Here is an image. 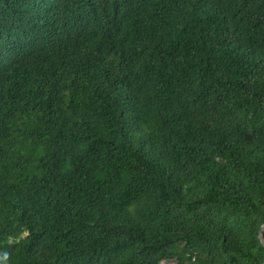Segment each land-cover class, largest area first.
Here are the masks:
<instances>
[{"label": "trees", "instance_id": "obj_1", "mask_svg": "<svg viewBox=\"0 0 264 264\" xmlns=\"http://www.w3.org/2000/svg\"><path fill=\"white\" fill-rule=\"evenodd\" d=\"M263 224L264 0H0V264H264Z\"/></svg>", "mask_w": 264, "mask_h": 264}, {"label": "water", "instance_id": "obj_2", "mask_svg": "<svg viewBox=\"0 0 264 264\" xmlns=\"http://www.w3.org/2000/svg\"><path fill=\"white\" fill-rule=\"evenodd\" d=\"M263 230H264V224L261 226V228H260V230H259V234H258V236H259V238H260V240H261V243H262V245L264 246V239H263V237H262V232H263Z\"/></svg>", "mask_w": 264, "mask_h": 264}]
</instances>
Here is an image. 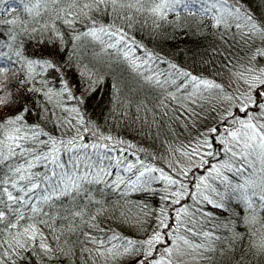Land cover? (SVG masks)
<instances>
[{
    "label": "trees",
    "instance_id": "trees-1",
    "mask_svg": "<svg viewBox=\"0 0 264 264\" xmlns=\"http://www.w3.org/2000/svg\"><path fill=\"white\" fill-rule=\"evenodd\" d=\"M70 2L62 0L59 6L67 9ZM79 2L82 4L88 0ZM208 2L212 3L213 0ZM244 2L240 0V3ZM129 3H134V0H118L116 5H93L91 10L85 9L86 15H75L78 8L73 9V16H66L61 11L60 19H57L52 5L46 13L42 12L35 18L21 13L22 18H26V26L36 29L19 37L25 56L38 59L41 54L47 56L56 49L60 50L57 58L62 56L59 76L51 73V70L41 71L37 68L35 79L28 81V87L40 91L29 92L25 89L21 94L20 99L31 109L24 113L25 126L42 133L38 140H47L49 136L67 140L78 130L84 137L83 143H107L114 149L110 155L123 161L120 168H116L113 160V175L108 180H116V173L119 172L126 183L119 188L93 186L103 189L102 194L96 197L103 203V214L97 218V227L91 230L97 244L89 242L86 245L93 250L91 253L81 254L80 246L75 243L77 239L81 242L84 239L79 232L61 235V225H54L52 232L44 230L43 242L55 247L56 257L45 259L38 247L40 237L36 242L29 241L24 248L16 247L10 258L2 257V252L8 250L5 242L13 241L7 230L0 227V258H4L6 264H136L146 249L141 248L138 254L117 259L97 256L94 249L121 245L126 240L142 242L159 230L168 235H163L162 241L155 245L157 251L153 252L150 260L158 259L165 247L172 246L174 237L183 236L193 244H211L216 249L215 252L204 253L207 258L198 255L203 264H236L241 254L245 256V264H264V256L255 248L249 250L250 244L259 243L260 240L259 235H251L253 230L260 233L264 229L259 224L250 226L244 222L248 215L245 204L233 196L224 199L223 208H217L214 203L203 202L204 195L218 202L215 193L206 190L203 185L200 190L196 188L201 183L200 178L205 177V184L224 191V184L221 177H217L214 167L226 162L236 164V161L230 160V153L224 151L221 140L227 138L225 129L234 128L229 113L237 119L245 117L237 111L235 102L226 97L241 93L235 82L239 73L249 66L251 52L260 46L259 38L246 44L241 40L240 32L234 28L226 32L217 29L213 26L215 22L211 13L189 15L181 7L160 19L146 11H137L135 7L129 8ZM228 3L232 4L233 0H228ZM248 6L254 8L252 0H248ZM199 7V4L195 6L196 9ZM91 27L122 30L125 42L134 50L133 55L139 58L138 63L147 59L146 53L155 57L149 61L147 68L141 63L140 72L148 75L162 73L161 82L167 78L169 81L175 80V83L169 82L160 87L154 82L145 81L142 74L138 75L132 70L123 56L120 50L124 47L123 42L116 48L108 47L116 43L119 37H111L107 32L100 33V39L84 36L83 33ZM0 31L6 35L7 27L0 25ZM57 31L62 39L56 38ZM77 35L80 36L79 40L74 39ZM257 60L258 64L253 62L254 66L264 67V60ZM173 64L180 71L215 81L222 85L224 92L197 93L193 96L197 103L192 104L188 97L193 89L186 78L177 76L175 70L170 68ZM16 67L23 69L24 75L9 78V90L12 92L20 91L23 86L18 80L27 75V69L22 64ZM181 81H185L184 87H179ZM65 82L71 95L61 91ZM49 89L50 99L45 95ZM74 108L78 109L79 116L72 111ZM13 111L17 109H5L0 112V117ZM81 118L83 123L78 122ZM69 123L74 127H70ZM85 127L89 129L88 132H84ZM212 128H217V132L209 134ZM93 133L96 135L93 136ZM100 136L113 139L101 141ZM205 140L210 141L211 148L204 144ZM34 143L29 140L24 146L30 148ZM37 147L43 146L37 144ZM193 149L196 150L195 154ZM3 151L6 154L7 148L3 147ZM88 151L92 153L96 150L90 148ZM209 152L212 155H208ZM22 162V159L12 157L5 164H0V175L7 173V163ZM141 162L153 169H162L166 175L182 182L185 194L180 197L179 203H174L176 197L173 195L178 191L179 184L172 185L163 178L157 179L161 177L160 171L146 173L136 185L137 190H132L127 182L136 179L137 169L143 171ZM128 163L136 165V168L130 172L124 171ZM220 171L233 185L243 182L234 171L229 172L226 168ZM198 191L201 194L195 195ZM181 208L186 211L181 212L178 218L177 212ZM161 220L169 227L160 229ZM83 230L88 231L87 228ZM203 232H211L221 239L206 238ZM56 235H61L60 240L55 239ZM113 235L118 238L112 239ZM100 241H103L102 246ZM21 243H24L23 239ZM137 247L141 246L138 244ZM61 249L65 252L72 249L76 255L61 256ZM197 251L201 253L202 250Z\"/></svg>",
    "mask_w": 264,
    "mask_h": 264
},
{
    "label": "snow or ice",
    "instance_id": "snow-or-ice-1",
    "mask_svg": "<svg viewBox=\"0 0 264 264\" xmlns=\"http://www.w3.org/2000/svg\"><path fill=\"white\" fill-rule=\"evenodd\" d=\"M62 0H0V25L7 27V34L4 35L0 31V112L5 109L15 108L10 114L0 117V146L7 148V153L0 147V164H5L12 157L23 160L22 163H7V173L0 175V227L7 230L13 243L7 244V251L2 252V257L10 258L11 253L16 247L24 248L29 242H36L40 237L38 247L42 250L45 259L56 257L57 252L53 245L44 243V230L53 231L54 225H61V235L67 233H77L83 237L81 242L79 239L75 242L80 246L81 254L87 255L93 250L86 247L91 242L97 244L96 238L91 235V230L96 228L97 218L103 214V203L96 197L102 194L103 189L93 187L104 185L105 187L119 188L125 184V180L120 177L119 172L116 173V180L109 181L108 177L113 175L111 171L113 160L115 167L120 168L123 163L119 157H112L110 152L114 149L110 148L107 143H83L84 137L77 130L76 135L70 139L63 140L49 136L47 140H38L42 134L36 128H28L24 123V113L30 112L31 109L20 99L25 89L29 92L40 91L37 88H29L28 81L34 80L36 69L41 71L51 70V73L57 74L62 71V56L58 57L59 49L49 52L47 56L41 54L38 59H30L25 56L21 50L22 41L20 35L27 33L29 30L36 31L35 28L29 29L26 26V18H22L21 13L27 17L35 18L40 16L42 12H47L49 6L57 13V19H60L59 12H65L66 16H73L74 8L79 11L75 15L81 13L87 14L85 9L91 10L92 6L99 7L100 4L116 5L118 0H88V2L80 3L79 0H71L67 4V9L60 8ZM254 8L248 6V0L242 4L240 0H233L232 4L228 0H134L129 3V8L135 7L137 11H146L152 16L164 19L168 12H176L178 8H183L189 15H195L197 12L205 14L211 13L214 20V27L226 32L228 29L234 28L240 32V38L246 44L254 41L256 38L260 40V46L255 48L248 57L249 66L239 73L240 80L247 86L245 92L238 96L228 95L229 101H234L237 111L244 114V119H237L232 113H229L233 119V130L225 129L226 137L221 140L225 146L224 151L230 153V160L233 163H224L214 167L217 177H221V183L224 184V191L212 188L211 185L205 184V177H201V183L196 185L198 190L203 185L206 190L215 193L219 201L210 199L209 196H203V202L215 204L217 208L224 207V199L227 197H235L243 202L248 210V215L244 218V222L250 226L259 224L264 229V67L254 66L253 62L258 64L257 58L264 60V0H252ZM199 4V9L195 6ZM148 5V7H145ZM71 23V21H66ZM111 37H119L116 43L109 44L108 47L116 48L117 45L124 43V47L120 49L123 56L128 60L132 70L138 75H143V79L150 83H156L157 86L163 87V84L169 82L175 83V80L169 81L167 78L163 82L160 80L162 73H153L148 75L146 72L141 73V63L145 68L150 60L154 59L153 54L146 53L147 59L138 63L137 57L133 55L132 47L125 42V34L122 30L109 31L103 27L97 29L95 27L83 33L84 36H91L100 39V33H105ZM56 38L62 39L60 33L56 32ZM74 39L79 40L77 35ZM223 39V35L221 36ZM126 49V50H125ZM22 64L27 69V75L18 83L23 87L19 92L9 90L8 81L12 76L24 75L23 69L18 70L16 65ZM175 70L177 76L186 78L187 83L192 87L193 92L188 99L192 104L197 103V99H193L197 93L203 92H224L222 85L215 83L213 80L205 79L192 75L186 71H180L176 65H170ZM185 81H181L179 87H184ZM62 92H69L67 83L61 89ZM51 89L45 92L50 97ZM69 95L71 93L69 92ZM79 116L78 109H72ZM83 123L82 118L78 121ZM227 122V120L225 121ZM238 125V127H236ZM70 127H74L69 123ZM84 132L89 129L85 127ZM217 128L209 130V134L216 133ZM47 135V134H44ZM96 133H93L95 136ZM101 141L112 140V137L100 136ZM35 141L30 148H26V141ZM37 144L42 145L38 148ZM204 144L211 148L209 140H205ZM94 149L89 153V149ZM103 150V151H101ZM123 151V150H121ZM196 150L193 149V154ZM212 155L211 152L207 153ZM67 156L65 159L64 156ZM30 157V159H26ZM238 164V166H236ZM257 165H259L257 167ZM41 168L42 171L35 169ZM136 165L128 163L124 167V171H132ZM143 171H138L136 179L129 180L127 184L132 190H137L136 185L145 177L146 173L151 174L154 171H160L161 177L169 184H179V189L173 195L176 197L174 203H179L180 197L185 194V188L182 182L163 173L162 169H153L150 166L140 163ZM221 168H226L229 172L234 171L241 177L242 183L231 184L226 176H222ZM135 174V173H134ZM211 176V173H209ZM198 191L195 195H200ZM167 199V197H165ZM186 211L181 208L177 212L179 218L180 213ZM31 220V223L28 221ZM26 225V226H25ZM163 220L159 222V228H168ZM87 228L88 231L83 229ZM191 232V229H188ZM15 233V235H13ZM61 235H56L55 239L60 240ZM163 235L157 230L145 241L137 242L126 240L121 245H112L106 249L95 247L94 251L97 256H109L117 259L124 255H133L141 252V248L146 249L143 255L136 261V264H183L181 257L189 253L182 246H187L192 251L202 250L201 258L206 252H215L211 244H193L183 236L174 237L172 246L163 249L158 259H149L153 256V252L157 251L155 245L162 241ZM206 238L221 239L214 237L211 232H203ZM251 235L260 236L259 243L249 245L251 251L255 248L261 256H264V232L258 233L253 230ZM19 237V238H18ZM113 235L112 239H117ZM21 239L24 243H21ZM123 239V238H120ZM71 243V241H70ZM99 244L102 246L103 241ZM141 247H137V245ZM242 253L243 250L241 249ZM61 256H73L76 252L69 249L60 250ZM195 259V257H193ZM0 264H6L4 258H0ZM236 264H245V256L239 255Z\"/></svg>",
    "mask_w": 264,
    "mask_h": 264
},
{
    "label": "rangeland",
    "instance_id": "rangeland-1",
    "mask_svg": "<svg viewBox=\"0 0 264 264\" xmlns=\"http://www.w3.org/2000/svg\"><path fill=\"white\" fill-rule=\"evenodd\" d=\"M235 85L237 88H239L240 92L243 93L246 91L247 86L238 78L235 82ZM186 252H188V255H185L181 257L180 259L183 261V264H203L201 261V255L198 251H192L191 249H188L187 246H182ZM200 257H199V256ZM195 257V259H193Z\"/></svg>",
    "mask_w": 264,
    "mask_h": 264
}]
</instances>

******************************

How many lines in the material above contain the string "rangeland", with case counting? Reply with the number alone.

▶ [FULL ANSWER] 2